*WORK REQUIRED*. Beginning at the line that holds "vfov_deg: 45.5", transcribe each line exactly through the end of the records, and leave any pictures out.

Images with lens parameters
▼▼▼

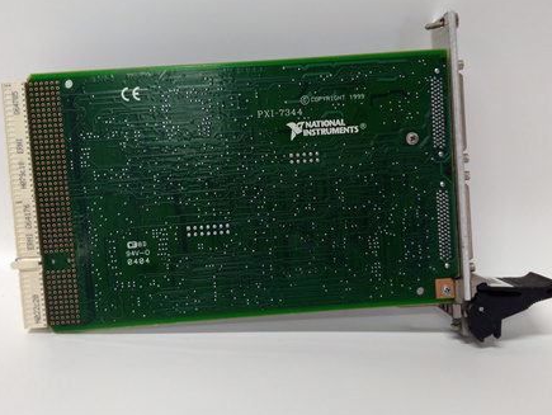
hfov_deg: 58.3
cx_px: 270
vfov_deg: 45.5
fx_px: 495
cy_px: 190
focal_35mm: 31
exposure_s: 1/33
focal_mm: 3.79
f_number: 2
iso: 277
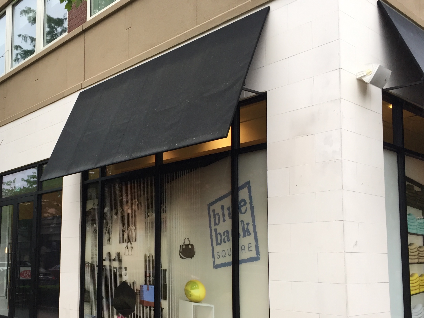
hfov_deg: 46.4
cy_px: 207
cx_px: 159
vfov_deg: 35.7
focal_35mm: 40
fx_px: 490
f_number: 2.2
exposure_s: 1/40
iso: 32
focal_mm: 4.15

▲▲▲

*WRITTEN ANSWER*.
vfov_deg: 45.5
fx_px: 495
cy_px: 190
focal_35mm: 31
exposure_s: 1/33
focal_mm: 3.79
f_number: 2
iso: 277
hfov_deg: 46.4
cy_px: 207
cx_px: 159
vfov_deg: 35.7
focal_35mm: 40
fx_px: 490
f_number: 2.2
exposure_s: 1/40
iso: 32
focal_mm: 4.15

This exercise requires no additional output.